START Records for the task
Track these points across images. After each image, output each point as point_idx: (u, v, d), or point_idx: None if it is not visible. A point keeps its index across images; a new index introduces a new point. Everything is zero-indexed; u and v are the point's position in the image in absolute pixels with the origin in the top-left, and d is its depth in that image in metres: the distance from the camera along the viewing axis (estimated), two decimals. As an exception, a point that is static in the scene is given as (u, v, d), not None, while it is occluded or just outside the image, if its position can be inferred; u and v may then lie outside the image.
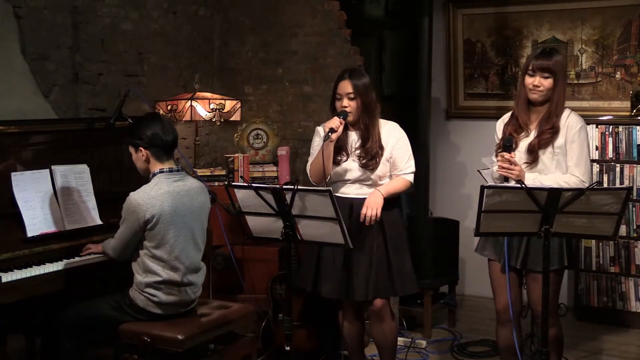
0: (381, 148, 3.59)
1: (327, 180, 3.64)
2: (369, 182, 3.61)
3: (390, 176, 3.64)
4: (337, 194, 3.62)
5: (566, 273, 5.25)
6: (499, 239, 3.41)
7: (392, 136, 3.63)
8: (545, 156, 3.34)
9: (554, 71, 3.31)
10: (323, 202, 2.99)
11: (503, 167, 3.27)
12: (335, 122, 3.48)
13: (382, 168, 3.60)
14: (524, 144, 3.38)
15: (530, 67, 3.35)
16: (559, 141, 3.33)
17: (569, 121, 3.36)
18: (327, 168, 3.56)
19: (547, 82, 3.32)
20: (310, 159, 3.69)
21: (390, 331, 3.70)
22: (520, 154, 3.38)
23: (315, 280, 3.67)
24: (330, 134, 3.45)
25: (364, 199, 3.59)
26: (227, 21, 5.44)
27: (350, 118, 3.57)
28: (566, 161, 3.34)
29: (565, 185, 3.25)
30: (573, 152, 3.33)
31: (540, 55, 3.36)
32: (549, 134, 3.33)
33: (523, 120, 3.40)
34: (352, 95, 3.55)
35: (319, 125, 3.77)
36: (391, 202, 3.62)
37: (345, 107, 3.55)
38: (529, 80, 3.36)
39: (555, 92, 3.33)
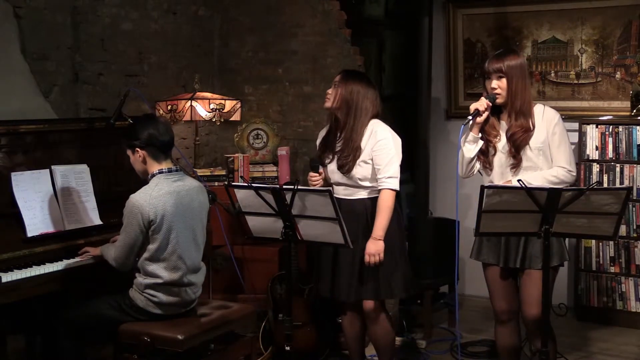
0: (358, 149, 3.55)
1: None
2: (352, 184, 3.60)
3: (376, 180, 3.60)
4: None
5: (566, 273, 5.27)
6: (496, 242, 3.42)
7: (373, 138, 3.55)
8: (530, 153, 3.36)
9: (505, 70, 3.35)
10: (323, 202, 2.99)
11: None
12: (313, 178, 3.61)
13: (360, 170, 3.55)
14: (502, 145, 3.41)
15: (486, 72, 3.41)
16: (541, 136, 3.36)
17: (547, 115, 3.40)
18: None
19: (502, 82, 3.36)
20: None
21: (383, 333, 3.69)
22: (502, 155, 3.41)
23: (317, 280, 3.72)
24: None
25: (351, 200, 3.60)
26: (227, 21, 5.44)
27: (328, 104, 3.59)
28: (550, 154, 3.38)
29: (553, 179, 3.31)
30: (555, 144, 3.37)
31: (492, 58, 3.42)
32: (520, 133, 3.36)
33: (488, 125, 3.43)
34: (335, 84, 3.58)
35: (323, 130, 3.78)
36: None
37: (328, 93, 3.59)
38: (487, 84, 3.41)
39: (510, 90, 3.35)
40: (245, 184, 3.16)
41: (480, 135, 3.39)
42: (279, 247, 4.48)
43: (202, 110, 4.57)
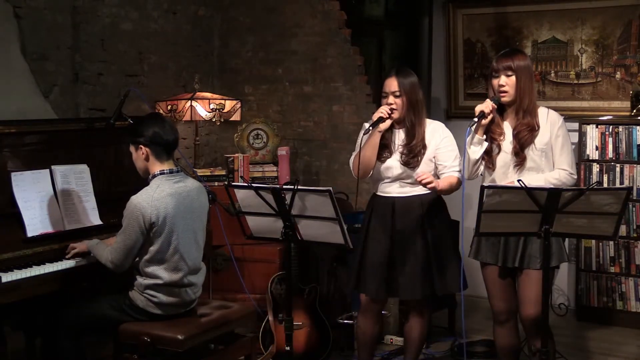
0: (424, 147, 3.55)
1: (370, 174, 3.62)
2: (410, 181, 3.56)
3: (437, 176, 3.58)
4: (378, 193, 3.64)
5: (566, 273, 5.28)
6: (495, 242, 3.42)
7: (436, 136, 3.58)
8: (533, 154, 3.37)
9: (515, 68, 3.36)
10: (323, 202, 2.99)
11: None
12: (385, 109, 3.48)
13: (424, 167, 3.55)
14: (506, 145, 3.41)
15: (494, 70, 3.41)
16: (544, 138, 3.37)
17: (551, 118, 3.41)
18: (371, 158, 3.53)
19: (511, 80, 3.37)
20: (354, 154, 3.65)
21: (424, 327, 3.73)
22: (506, 155, 3.41)
23: (357, 280, 3.64)
24: (379, 122, 3.46)
25: (407, 197, 3.57)
26: (227, 21, 5.44)
27: (395, 115, 3.54)
28: (553, 156, 3.39)
29: (555, 182, 3.31)
30: (558, 146, 3.38)
31: (501, 56, 3.42)
32: (526, 132, 3.37)
33: (493, 125, 3.42)
34: (397, 93, 3.52)
35: (366, 122, 3.73)
36: (435, 200, 3.60)
37: (391, 104, 3.54)
38: (495, 82, 3.41)
39: (519, 88, 3.36)
40: (245, 184, 3.16)
41: (484, 137, 3.39)
42: (279, 247, 4.48)
43: (202, 110, 4.57)
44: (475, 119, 3.35)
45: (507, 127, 3.44)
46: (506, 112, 3.46)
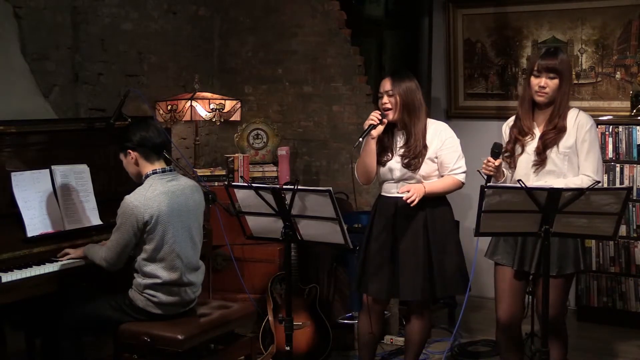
0: (425, 147, 3.54)
1: (374, 180, 3.64)
2: (413, 181, 3.55)
3: (441, 176, 3.58)
4: (383, 193, 3.64)
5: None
6: (512, 244, 3.37)
7: (438, 137, 3.56)
8: (555, 156, 3.29)
9: (560, 71, 3.26)
10: (323, 202, 2.99)
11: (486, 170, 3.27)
12: (375, 115, 3.48)
13: (426, 167, 3.54)
14: (531, 146, 3.35)
15: (536, 68, 3.29)
16: (569, 141, 3.29)
17: (579, 120, 3.31)
18: (370, 165, 3.55)
19: (553, 83, 3.27)
20: (358, 160, 3.68)
21: (427, 328, 3.73)
22: (528, 156, 3.35)
23: (360, 280, 3.65)
24: (370, 130, 3.46)
25: None
26: (227, 21, 5.44)
27: (390, 116, 3.53)
28: (577, 161, 3.31)
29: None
30: (584, 151, 3.29)
31: (546, 55, 3.30)
32: (552, 133, 3.29)
33: (526, 124, 3.35)
34: (390, 92, 3.52)
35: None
36: (439, 201, 3.59)
37: (385, 103, 3.54)
38: (534, 81, 3.30)
39: (560, 93, 3.28)
40: (245, 184, 3.16)
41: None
42: (279, 247, 4.47)
43: (202, 110, 4.57)
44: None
45: (536, 129, 3.36)
46: (537, 113, 3.36)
END Records for the task
§ Prompt
Pictures are not part of the copy. Please reproduce the material word for word.

§ Solution
Track these points across images. After each image, output each point as point_idx: (u, v, d), or point_idx: None if it is not visible. A point keeps its index across images; a new index introduces a new point. Everything is zero-indexed; u and v are the point's position in the image in absolute pixels with the origin in the top-left, and d is its depth in that image in metres: the distance from the camera along the viewing axis (estimated), two decimals. As an exception, a point that is static in the scene is given as (u, v, d), not None, while it is occluded or just outside the image, if its position can be inferred; u and v may then lie outside the image.
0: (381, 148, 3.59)
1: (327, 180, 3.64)
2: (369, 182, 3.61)
3: (390, 176, 3.64)
4: (337, 194, 3.62)
5: (566, 273, 5.25)
6: (499, 239, 3.41)
7: (392, 136, 3.63)
8: (545, 156, 3.34)
9: (554, 71, 3.31)
10: (323, 202, 2.99)
11: (503, 167, 3.27)
12: (335, 122, 3.48)
13: (382, 168, 3.60)
14: (524, 144, 3.38)
15: (530, 67, 3.35)
16: (559, 141, 3.33)
17: (569, 121, 3.36)
18: (327, 168, 3.56)
19: (547, 82, 3.32)
20: (310, 159, 3.69)
21: (390, 331, 3.70)
22: (520, 154, 3.38)
23: (315, 280, 3.67)
24: (330, 134, 3.45)
25: (364, 199, 3.59)
26: (227, 21, 5.44)
27: (350, 118, 3.57)
28: (566, 161, 3.34)
29: (565, 185, 3.25)
30: (573, 152, 3.33)
31: (540, 55, 3.36)
32: (549, 134, 3.33)
33: (523, 120, 3.40)
34: (352, 95, 3.55)
35: (319, 125, 3.77)
36: (391, 202, 3.62)
37: (345, 107, 3.55)
38: (529, 80, 3.36)
39: (555, 92, 3.33)
0: (358, 149, 3.55)
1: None
2: (352, 184, 3.60)
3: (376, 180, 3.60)
4: None
5: (566, 273, 5.27)
6: (496, 242, 3.42)
7: (373, 138, 3.55)
8: (530, 153, 3.36)
9: (505, 70, 3.35)
10: (323, 202, 2.99)
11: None
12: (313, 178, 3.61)
13: (360, 170, 3.55)
14: (502, 145, 3.41)
15: (486, 72, 3.41)
16: (541, 136, 3.36)
17: (547, 115, 3.40)
18: None
19: (502, 82, 3.36)
20: None
21: (383, 333, 3.69)
22: (502, 155, 3.41)
23: (317, 280, 3.72)
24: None
25: (351, 200, 3.60)
26: (227, 21, 5.44)
27: (328, 104, 3.59)
28: (550, 154, 3.38)
29: (553, 179, 3.31)
30: (555, 144, 3.37)
31: (492, 58, 3.42)
32: (520, 133, 3.36)
33: (488, 125, 3.43)
34: (335, 84, 3.58)
35: (323, 130, 3.78)
36: None
37: (328, 93, 3.59)
38: (487, 84, 3.41)
39: (510, 90, 3.35)
40: (245, 184, 3.16)
41: (480, 135, 3.39)
42: (279, 247, 4.48)
43: (202, 110, 4.57)
0: (424, 147, 3.55)
1: (370, 174, 3.62)
2: (410, 181, 3.56)
3: (437, 176, 3.58)
4: (378, 193, 3.64)
5: (566, 273, 5.28)
6: (495, 242, 3.42)
7: (436, 136, 3.58)
8: (533, 154, 3.37)
9: (515, 68, 3.36)
10: (323, 202, 2.99)
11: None
12: (385, 109, 3.48)
13: (424, 167, 3.55)
14: (506, 145, 3.41)
15: (494, 70, 3.41)
16: (544, 138, 3.37)
17: (551, 118, 3.41)
18: (371, 158, 3.53)
19: (511, 80, 3.37)
20: (354, 154, 3.65)
21: (424, 327, 3.73)
22: (506, 155, 3.41)
23: (357, 280, 3.64)
24: (379, 122, 3.46)
25: (407, 197, 3.57)
26: (227, 21, 5.44)
27: (395, 115, 3.54)
28: (553, 156, 3.39)
29: (555, 182, 3.31)
30: (558, 146, 3.38)
31: (501, 56, 3.42)
32: (526, 132, 3.37)
33: (493, 125, 3.42)
34: (397, 93, 3.52)
35: (366, 122, 3.73)
36: (435, 200, 3.60)
37: (391, 104, 3.54)
38: (495, 82, 3.41)
39: (519, 88, 3.36)
40: (245, 184, 3.16)
41: (484, 137, 3.39)
42: (279, 247, 4.48)
43: (202, 110, 4.57)
44: (475, 119, 3.35)
45: (507, 127, 3.44)
46: (506, 112, 3.46)
0: (425, 147, 3.54)
1: (374, 180, 3.64)
2: (413, 181, 3.55)
3: (441, 176, 3.58)
4: (383, 193, 3.64)
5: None
6: (512, 244, 3.37)
7: (438, 137, 3.56)
8: (555, 156, 3.29)
9: (560, 71, 3.26)
10: (323, 202, 2.99)
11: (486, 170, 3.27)
12: (375, 115, 3.48)
13: (426, 167, 3.54)
14: (531, 146, 3.35)
15: (536, 68, 3.29)
16: (569, 141, 3.29)
17: (579, 120, 3.31)
18: (370, 165, 3.55)
19: (553, 83, 3.27)
20: (358, 160, 3.68)
21: (427, 328, 3.73)
22: (528, 156, 3.35)
23: (360, 280, 3.65)
24: (370, 130, 3.46)
25: None
26: (227, 21, 5.44)
27: (390, 116, 3.53)
28: (577, 161, 3.31)
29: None
30: (584, 151, 3.29)
31: (546, 55, 3.30)
32: (552, 133, 3.29)
33: (526, 124, 3.35)
34: (390, 92, 3.52)
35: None
36: (439, 201, 3.59)
37: (385, 103, 3.54)
38: (534, 81, 3.30)
39: (560, 93, 3.28)
40: (245, 184, 3.16)
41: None
42: (279, 247, 4.47)
43: (202, 110, 4.57)
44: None
45: (536, 129, 3.36)
46: (537, 113, 3.36)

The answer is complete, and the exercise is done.